§ Try it:
List all lines of the data that include the string "submit".

(Dataset entries)
+===+

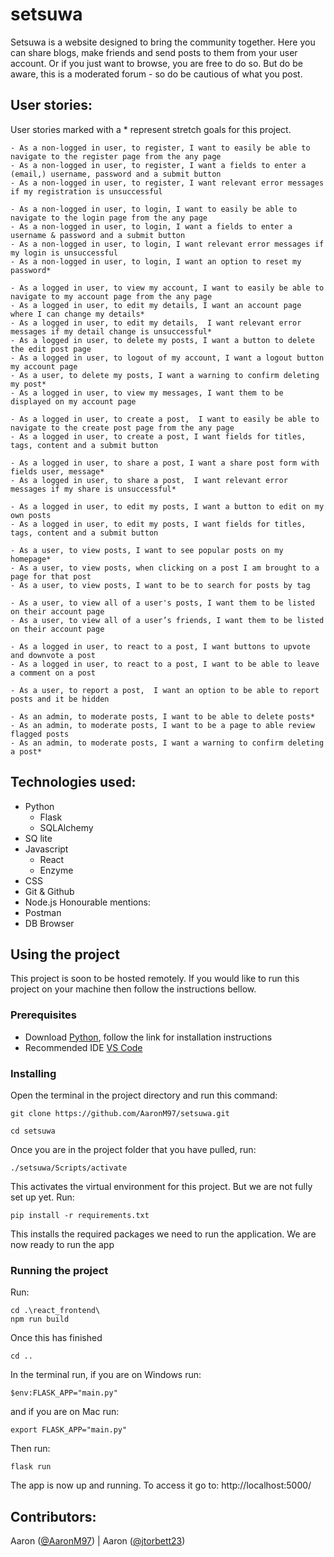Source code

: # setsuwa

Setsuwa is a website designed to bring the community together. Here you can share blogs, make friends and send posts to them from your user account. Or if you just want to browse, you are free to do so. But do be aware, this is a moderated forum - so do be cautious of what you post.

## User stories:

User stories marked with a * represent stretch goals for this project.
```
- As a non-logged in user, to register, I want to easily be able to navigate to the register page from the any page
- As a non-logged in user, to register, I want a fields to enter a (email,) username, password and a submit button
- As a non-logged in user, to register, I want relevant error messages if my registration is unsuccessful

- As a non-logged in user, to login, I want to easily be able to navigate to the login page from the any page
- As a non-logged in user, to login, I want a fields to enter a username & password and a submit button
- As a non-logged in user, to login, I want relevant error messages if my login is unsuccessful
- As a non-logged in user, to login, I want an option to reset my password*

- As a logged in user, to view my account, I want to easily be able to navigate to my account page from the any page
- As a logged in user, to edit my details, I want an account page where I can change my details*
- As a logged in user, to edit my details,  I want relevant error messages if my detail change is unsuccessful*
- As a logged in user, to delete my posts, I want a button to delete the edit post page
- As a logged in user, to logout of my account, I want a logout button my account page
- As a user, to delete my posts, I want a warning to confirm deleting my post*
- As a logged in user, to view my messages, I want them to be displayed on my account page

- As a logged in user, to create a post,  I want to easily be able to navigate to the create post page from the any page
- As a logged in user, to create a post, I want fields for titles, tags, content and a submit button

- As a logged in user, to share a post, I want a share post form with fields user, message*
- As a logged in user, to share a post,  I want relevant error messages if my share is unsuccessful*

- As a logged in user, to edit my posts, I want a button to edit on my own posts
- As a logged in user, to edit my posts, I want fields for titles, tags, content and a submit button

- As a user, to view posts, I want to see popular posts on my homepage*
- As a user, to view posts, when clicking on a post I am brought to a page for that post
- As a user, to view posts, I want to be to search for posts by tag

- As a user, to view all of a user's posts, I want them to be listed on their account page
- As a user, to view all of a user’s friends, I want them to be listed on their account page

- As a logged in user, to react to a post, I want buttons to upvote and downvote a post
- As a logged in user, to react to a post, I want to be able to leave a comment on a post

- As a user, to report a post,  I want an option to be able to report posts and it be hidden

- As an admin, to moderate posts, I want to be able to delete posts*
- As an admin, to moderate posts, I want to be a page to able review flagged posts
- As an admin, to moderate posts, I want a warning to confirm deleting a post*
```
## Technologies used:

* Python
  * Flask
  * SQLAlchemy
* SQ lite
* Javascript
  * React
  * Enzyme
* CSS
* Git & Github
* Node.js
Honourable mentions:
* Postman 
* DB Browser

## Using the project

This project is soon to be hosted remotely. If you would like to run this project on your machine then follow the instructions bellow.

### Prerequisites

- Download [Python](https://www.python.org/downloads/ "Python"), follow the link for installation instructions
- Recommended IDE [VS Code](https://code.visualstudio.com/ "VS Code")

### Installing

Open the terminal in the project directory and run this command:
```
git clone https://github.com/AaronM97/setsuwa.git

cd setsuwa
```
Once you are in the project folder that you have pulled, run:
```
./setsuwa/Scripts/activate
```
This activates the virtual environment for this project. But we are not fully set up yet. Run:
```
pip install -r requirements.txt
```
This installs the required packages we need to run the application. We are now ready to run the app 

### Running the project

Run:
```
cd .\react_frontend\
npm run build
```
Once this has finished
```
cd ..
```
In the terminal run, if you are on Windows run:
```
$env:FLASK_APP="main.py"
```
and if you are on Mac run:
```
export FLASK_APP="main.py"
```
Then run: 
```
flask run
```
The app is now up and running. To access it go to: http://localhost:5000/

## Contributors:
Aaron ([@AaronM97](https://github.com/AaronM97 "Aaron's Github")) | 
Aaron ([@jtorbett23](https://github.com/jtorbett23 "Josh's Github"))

+===+

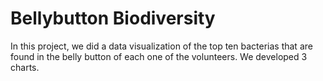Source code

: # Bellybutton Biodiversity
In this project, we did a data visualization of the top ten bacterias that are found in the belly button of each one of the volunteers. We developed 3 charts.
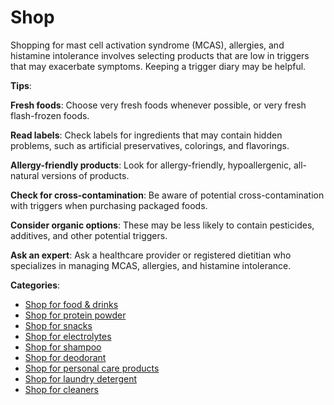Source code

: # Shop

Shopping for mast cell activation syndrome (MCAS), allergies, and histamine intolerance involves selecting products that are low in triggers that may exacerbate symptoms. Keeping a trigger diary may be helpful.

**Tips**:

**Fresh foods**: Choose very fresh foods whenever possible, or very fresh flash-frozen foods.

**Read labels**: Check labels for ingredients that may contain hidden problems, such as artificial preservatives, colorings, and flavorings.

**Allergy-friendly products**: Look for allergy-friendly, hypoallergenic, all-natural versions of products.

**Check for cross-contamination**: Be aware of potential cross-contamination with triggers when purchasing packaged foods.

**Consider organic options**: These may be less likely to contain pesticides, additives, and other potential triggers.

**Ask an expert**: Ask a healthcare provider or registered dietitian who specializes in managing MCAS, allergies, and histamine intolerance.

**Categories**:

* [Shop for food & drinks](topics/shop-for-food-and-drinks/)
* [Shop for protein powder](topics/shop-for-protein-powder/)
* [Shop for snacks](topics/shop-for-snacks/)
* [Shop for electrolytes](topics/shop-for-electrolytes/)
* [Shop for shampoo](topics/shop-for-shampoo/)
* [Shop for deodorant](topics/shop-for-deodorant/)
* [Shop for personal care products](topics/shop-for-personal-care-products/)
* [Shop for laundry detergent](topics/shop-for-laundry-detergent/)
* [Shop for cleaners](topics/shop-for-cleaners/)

+===+

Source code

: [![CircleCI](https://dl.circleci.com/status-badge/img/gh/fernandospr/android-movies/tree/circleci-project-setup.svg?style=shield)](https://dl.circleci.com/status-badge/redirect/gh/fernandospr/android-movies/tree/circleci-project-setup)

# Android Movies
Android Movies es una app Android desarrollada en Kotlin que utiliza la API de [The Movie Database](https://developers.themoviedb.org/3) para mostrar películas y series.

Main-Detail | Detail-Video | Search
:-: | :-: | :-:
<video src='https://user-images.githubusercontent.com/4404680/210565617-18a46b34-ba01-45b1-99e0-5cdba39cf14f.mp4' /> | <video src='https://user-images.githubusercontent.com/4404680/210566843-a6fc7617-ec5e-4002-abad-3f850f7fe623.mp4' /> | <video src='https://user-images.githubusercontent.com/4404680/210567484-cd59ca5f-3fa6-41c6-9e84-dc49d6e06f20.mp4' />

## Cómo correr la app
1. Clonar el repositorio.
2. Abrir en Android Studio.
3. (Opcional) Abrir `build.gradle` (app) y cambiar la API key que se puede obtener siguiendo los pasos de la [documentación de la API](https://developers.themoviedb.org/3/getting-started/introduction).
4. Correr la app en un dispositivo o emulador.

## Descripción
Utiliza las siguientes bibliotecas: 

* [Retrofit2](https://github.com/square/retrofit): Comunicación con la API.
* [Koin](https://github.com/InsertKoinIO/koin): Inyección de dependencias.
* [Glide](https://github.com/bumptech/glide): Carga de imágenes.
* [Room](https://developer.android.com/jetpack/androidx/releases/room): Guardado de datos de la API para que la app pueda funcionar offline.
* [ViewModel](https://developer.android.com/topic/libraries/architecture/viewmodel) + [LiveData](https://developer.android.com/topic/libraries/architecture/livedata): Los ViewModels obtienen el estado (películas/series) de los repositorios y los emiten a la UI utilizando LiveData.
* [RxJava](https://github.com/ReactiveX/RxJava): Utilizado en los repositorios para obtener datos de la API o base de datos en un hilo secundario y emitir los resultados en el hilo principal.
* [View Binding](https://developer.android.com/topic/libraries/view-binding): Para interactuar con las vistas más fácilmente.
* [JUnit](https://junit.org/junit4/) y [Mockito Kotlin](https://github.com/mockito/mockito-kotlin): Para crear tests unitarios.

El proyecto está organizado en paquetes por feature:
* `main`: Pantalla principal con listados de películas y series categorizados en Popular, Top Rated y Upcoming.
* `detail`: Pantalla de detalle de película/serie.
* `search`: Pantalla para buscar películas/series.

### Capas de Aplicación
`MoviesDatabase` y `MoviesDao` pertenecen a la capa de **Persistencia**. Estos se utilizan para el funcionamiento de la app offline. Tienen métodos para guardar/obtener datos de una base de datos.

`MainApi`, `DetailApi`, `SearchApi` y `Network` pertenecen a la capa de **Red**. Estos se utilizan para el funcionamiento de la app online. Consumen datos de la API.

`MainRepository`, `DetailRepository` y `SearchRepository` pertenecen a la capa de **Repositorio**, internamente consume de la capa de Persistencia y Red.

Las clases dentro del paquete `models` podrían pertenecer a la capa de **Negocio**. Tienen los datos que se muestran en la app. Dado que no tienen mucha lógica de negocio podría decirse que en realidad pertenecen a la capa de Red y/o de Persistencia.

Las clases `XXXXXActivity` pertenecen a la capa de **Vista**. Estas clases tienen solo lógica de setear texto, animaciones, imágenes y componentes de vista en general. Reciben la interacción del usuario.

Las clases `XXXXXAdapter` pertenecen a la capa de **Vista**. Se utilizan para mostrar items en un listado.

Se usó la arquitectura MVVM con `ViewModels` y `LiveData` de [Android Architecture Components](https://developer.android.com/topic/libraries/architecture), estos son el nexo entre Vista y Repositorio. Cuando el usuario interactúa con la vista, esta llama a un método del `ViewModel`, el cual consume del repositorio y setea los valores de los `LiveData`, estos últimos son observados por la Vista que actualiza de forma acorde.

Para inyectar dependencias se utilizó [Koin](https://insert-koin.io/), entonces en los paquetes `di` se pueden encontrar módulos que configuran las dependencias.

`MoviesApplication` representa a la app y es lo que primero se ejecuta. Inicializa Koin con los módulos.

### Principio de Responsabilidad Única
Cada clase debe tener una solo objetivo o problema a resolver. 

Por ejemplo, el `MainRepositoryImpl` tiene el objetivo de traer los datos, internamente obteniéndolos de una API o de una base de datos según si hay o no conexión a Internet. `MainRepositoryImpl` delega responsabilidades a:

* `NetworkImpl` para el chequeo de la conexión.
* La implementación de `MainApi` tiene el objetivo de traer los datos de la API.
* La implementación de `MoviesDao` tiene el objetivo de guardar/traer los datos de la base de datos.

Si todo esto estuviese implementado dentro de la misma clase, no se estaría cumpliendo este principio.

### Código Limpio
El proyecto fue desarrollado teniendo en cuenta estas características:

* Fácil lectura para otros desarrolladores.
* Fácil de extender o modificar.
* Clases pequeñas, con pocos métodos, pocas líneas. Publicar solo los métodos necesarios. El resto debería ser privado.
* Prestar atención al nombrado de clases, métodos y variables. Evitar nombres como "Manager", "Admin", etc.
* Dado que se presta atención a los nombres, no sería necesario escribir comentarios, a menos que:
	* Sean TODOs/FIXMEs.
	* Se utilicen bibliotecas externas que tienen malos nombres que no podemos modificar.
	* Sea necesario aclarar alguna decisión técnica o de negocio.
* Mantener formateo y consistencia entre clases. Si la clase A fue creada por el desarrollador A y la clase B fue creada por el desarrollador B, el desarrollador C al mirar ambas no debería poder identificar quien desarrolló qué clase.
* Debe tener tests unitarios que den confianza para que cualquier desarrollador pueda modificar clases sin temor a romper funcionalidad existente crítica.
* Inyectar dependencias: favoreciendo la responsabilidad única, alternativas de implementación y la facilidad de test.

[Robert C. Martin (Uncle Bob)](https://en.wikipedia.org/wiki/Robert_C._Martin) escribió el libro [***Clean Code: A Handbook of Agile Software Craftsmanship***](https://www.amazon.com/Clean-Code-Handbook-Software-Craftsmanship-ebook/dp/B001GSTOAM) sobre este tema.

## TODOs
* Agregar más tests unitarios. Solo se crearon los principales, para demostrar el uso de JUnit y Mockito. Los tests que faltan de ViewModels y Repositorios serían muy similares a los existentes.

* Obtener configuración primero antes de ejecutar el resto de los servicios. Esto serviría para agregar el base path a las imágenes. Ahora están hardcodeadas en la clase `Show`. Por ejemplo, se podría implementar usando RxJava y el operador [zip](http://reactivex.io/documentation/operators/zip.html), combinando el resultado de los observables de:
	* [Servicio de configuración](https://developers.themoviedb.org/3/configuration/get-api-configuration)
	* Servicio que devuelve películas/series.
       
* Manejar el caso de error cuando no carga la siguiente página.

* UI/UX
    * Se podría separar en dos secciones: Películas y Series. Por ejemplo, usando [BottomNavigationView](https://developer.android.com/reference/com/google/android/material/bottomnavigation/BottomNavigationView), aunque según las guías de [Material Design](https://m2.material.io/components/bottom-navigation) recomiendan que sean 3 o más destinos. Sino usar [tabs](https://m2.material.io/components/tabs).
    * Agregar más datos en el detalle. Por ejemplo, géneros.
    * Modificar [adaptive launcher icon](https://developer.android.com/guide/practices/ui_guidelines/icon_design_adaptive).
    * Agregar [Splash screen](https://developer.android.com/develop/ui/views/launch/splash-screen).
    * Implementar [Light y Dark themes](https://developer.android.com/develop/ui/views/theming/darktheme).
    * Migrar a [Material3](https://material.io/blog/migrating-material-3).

+===+

§ Task result:
- As a non-logged in user, to register, I want a fields to enter a (email,) username, password and a submit button
- As a non-logged in user, to login, I want a fields to enter a username & password and a submit button
- As a logged in user, to create a post, I want fields for titles, tags, content and a submit button
- As a logged in user, to edit my posts, I want fields for titles, tags, content and a submit button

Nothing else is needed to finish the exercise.